Arkansas has a long tradition of innovation in the TB control space. From large sanitoriums to new TB treatment, Arkansas has played an outsized role in revolutionizing TB care and control. Through applying bioinformatics to TB care and control, Arkansas continues innovating and pushing towards eliminating TB in Arkansas.
References
- Smith I. Mycobacterium tuberculosis Pathogenesis and Molecular Determinants of Virulence. Clin Microbiol Rev. 2003;16(3):463-496.
- World Health Organization. Global Tuberculosis Report 2020.; 2020.
- Long B, Liang SY, Koyfman A, Gottlieb M. Tuberculosis: a focused review for the emergency medicine clinician.
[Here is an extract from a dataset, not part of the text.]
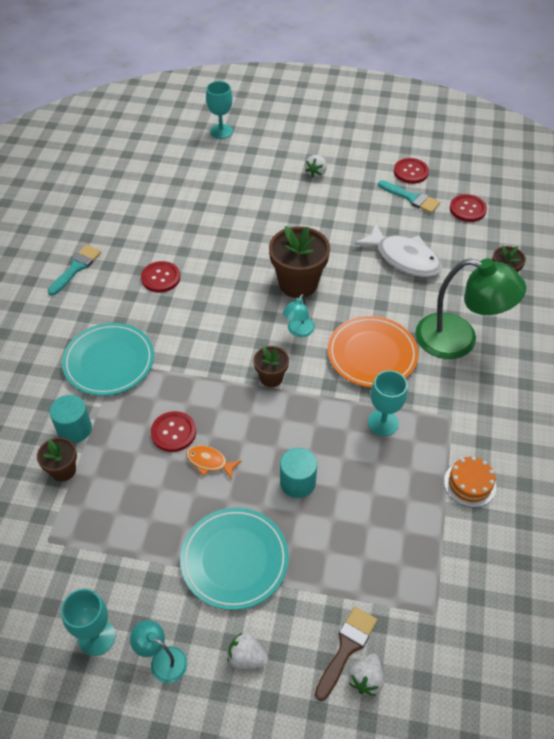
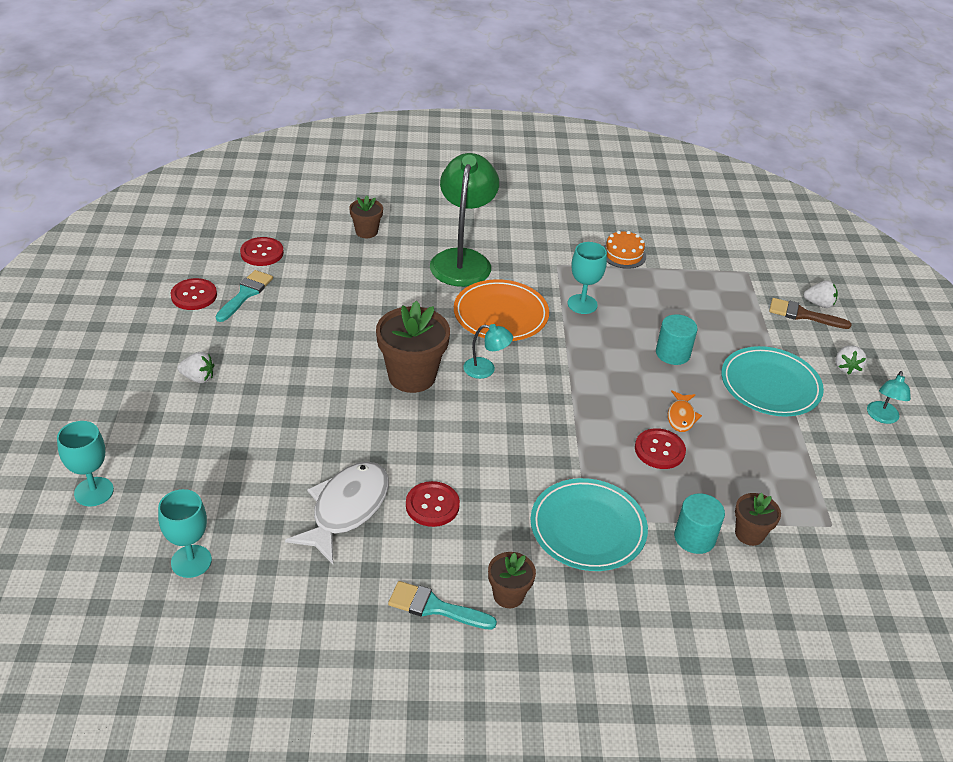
camera: 105 degrees left, 10 degrees down
turquoise goblet [61,589,115,656] -> turquoise goblet moved to [158,489,212,578]
brown flower pot [254,346,289,387] -> brown flower pot moved to [488,552,536,608]
white fish [354,222,442,277] -> white fish moved to [285,462,389,564]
Am J Emerg Med. 2020;38(5):1014-1022.
- Ehlers S, Schaible UE. The granuloma in tuberculosis: dynamics of a host-pathogen collusion. Front Immunol. 2012;3:411.
- Petersen S. Arkansas State Tuberculosis Sanatorium: The Nation’s Largest. Ark Hist Q. 1946;5(4):311.
- Bates J. Ambulatory Treatment of Tuberculosis – An Idea Whose Time Is Come. Am Rev Respir Dis. 1974;109(3):317-319.
- Floyd L, Bates, Joseph. Stalking the Great Killer: Arkansas’s Long War on Tuberculosis. University of Oklahoma Press; 2023.
- Chen T, Guestrin C. XGBoost: A Scalable Tree Boosting System. In: Proceedings of the 22nd ACM SIGKDD International Conference on Knowledge Discovery and Data Mining. ACM; 2016:785-794.
- Marcílio-Jr WE, Eler DM. Explaining dimensionality reduction results using Shapley values. Expert Syst Appl. 2021;178:115020.
- Stimson J, Gardy J, Mathema B, Crudu V, Cohen T, Colijn C. Beyond the SNP Threshold: Identifying Outbreak Clusters Using Inferred Transmissions. Leitner T, ed. Mol Biol Evol. 2019;36(3):587-603.
- Ayabina D, Ronning JO, Alfsnes K, et al. Genome-based transmission modelling separates imported tuberculosis from recent transmission within an immigrant population. Microb Genomics. 2018;4(10).
- Drummond AJ, Suchard MA, Xie D, Rambaut A. Bayesian Phylogenetics with BEAUti and the BEAST 1.7. Mol Biol Evol. 2012;29(8):1969-1973.
- Colijn C, Hall M, Bouckaert R. Taking a BREATH (Bayesian Reconstruction and Evolutionary Analysis of Transmission Histories) to simultaneously infer phylogenetic and transmission trees for partially sampled outbreaks. Published online July 15, 2024.